Но беды в одиночку не ходят: вскоре слегла и Елена. Оленич, безумно любивший жену и падчерицу (Настя бросила на Кокотова непримиримый взгляд), начал ездить в разные опасные командировки. Он хотел заработать на квартиру хотя бы в Подмосковье, но жилплощадь все дорожала, и денег хватало только на еду и лекарства. Чтобы ухаживать за двумя лежачими больными, Настя после школы выучилась на медсестру и устроилась в больницу, где удавалось почти даром доставать дорогие препараты, экономя на бесхозных пациентах. Но это не помогло: сначала умерла Елена, до конца верившая, что из-за плохой кертымской воды страдает хроническим катаром желудка. А через полгода скончалась Зинаида Автономовна, ушла, не опамятовавшись, из этого подлого мира, который так жестоко разрушил ее дисциплинированное счастье. Комнату унаследовал новобрачный Никита Иванович и, выставив внучку, поселил там сына своей лихой станичницы.

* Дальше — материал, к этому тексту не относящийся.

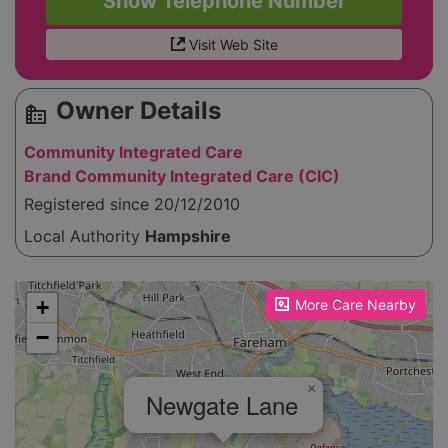
Show Telephone Number
Visit Web Site
Owner Details
source_environment
Community Integrated Care
Brand Community Integrated Care (CIC)
Registered since 20/12/2010
Local Authority
Hampshire
Please enable JavaScript to see the map!
+
More Care Nearby
−
×
Newgate Lane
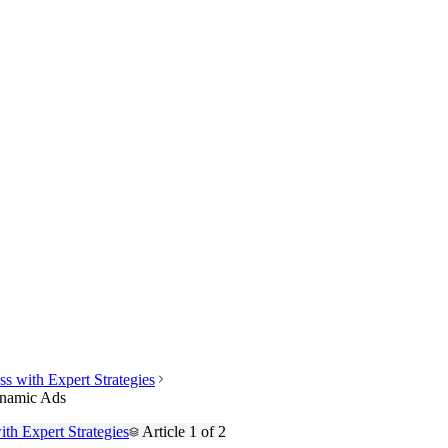
s with Expert Strategies
ynamic Ads
th Expert Strategies
Article
1
of
2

Но пока был жив Оленич, все как-то обходилось: он пошел в контрактники, зарабатывал, снимал двухкомнатную квартиру, где сам почти не жил. Один только раз долго отлеживался после контузии. Потеряв Елену, капитан не женился, никого себе не завел, а только пил и воевал. Во время его долгих командировок Настя приглашала пожить к себе Любу, с которой сначала работала в люберецкой больнице, а потом они перешли вместе в «Панацею».

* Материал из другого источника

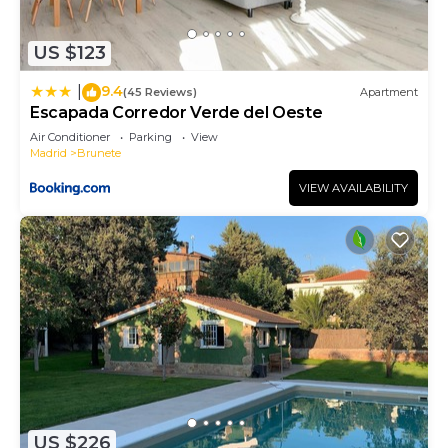
US $123
9.4
|
(45 Reviews)
Apartment
Escapada Corredor Verde del Oeste
Air Conditioner
Parking
View
Madrid
Brunete
VIEW AVAILABILITY
US $226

— Да, так веселее, — объяснила, смутившись, помощница Шепталя.

Настя готовилась в медицинский институт, старалась, трижды сдавала на бесплатное отделение и трижды не добирала баллов. Наконец добрые люди разъяснили, что нужных баллов она не наберет никогда, так как «бесплатные» места тоже продаются. Чтобы купить «бесплатное» место, Оленич снова поехал в командировку в Чечню. Там его знали и уважали даже полевые командиры — за то, что ни оружием, ни бойцами, ни военными тайнами не торговал. Но, видимо, лимит везучести, отпущенный в той или иной мере каждому человеку, он исчерпал до дна. Во время утреннего развода на плац ворвался, снеся блокпост, грузовик, набитый взрывчаткой…

— Помните? Этот теракт по телевизору два дня показывали, — спросила Настя с горькой гордостью.

— Да-да, конечно, — кивнул Кокотов, ничего, разумеется, не помня: в Чечне постоянно взрывали, убивали, похищали — и все это с утра до вечера показывали по телевизору.

…В общем, ничего от Оленича не осталось, чтобы в гроб положить. После смерти отчима Настя бросила мысли об институте: они с подругой едва наскребали на то, чтобы оплачивать квартиру и кое-как одеваться. Вот, в общем-то, и все…

— А почему ты раньше не приходила? — после долгой и тяжелой паузы спросил Андрей Львович.

— Она стеснялась, — ответила за нее Люба.

— Чего стеснялась?

— Ну-у… вы могли подумать, что ей от вас что-нибудь надо…

— А теперь. Ничего. Не надо? — усмехнулась Валюшкина.

— Надо.

— Люба! — вскрикнула Настя с надрывом.

«Как же она похожа на Елену, мгновенно из мечтательной флегматичности впадавшую в истерику, минуя остальные стадии!» — подумал Кокотов.

— Что — Люба? Люба-то головой думает, а не другим местом! Любе не рожать!

Некоторое время все молчали, Настя шмыгала носом, а писодей корил себя за то, что сразу не заметил округлившийся живот дочери.

— Отец есть? — задал он глупейший вопрос, от которого чуткая Нинка мотнула головой.

— Отец? Конечно! Как же без отца? — засмеялась Настя и посмотрела на автора «Роковой взаимности» с пожизненным укором.

— Он сказал, что женится, если у нее будет жилплощадь, — доложила подруга.

— Такой. Не нужен! — со знанием дела фыркнула бывшая староста.

— Да, в самом деле, альфонс какой-то… — согласился Кокотов.

— Вы так считаете? — Дочь посмотрела на отца с явной насмешкой.

Видимо, в свое время злопамятные Обиходы напичкали девочку подлыми небылицами о прожорливом приймаке, не умевшем ни плитку положить, ни добыть семье довольствие.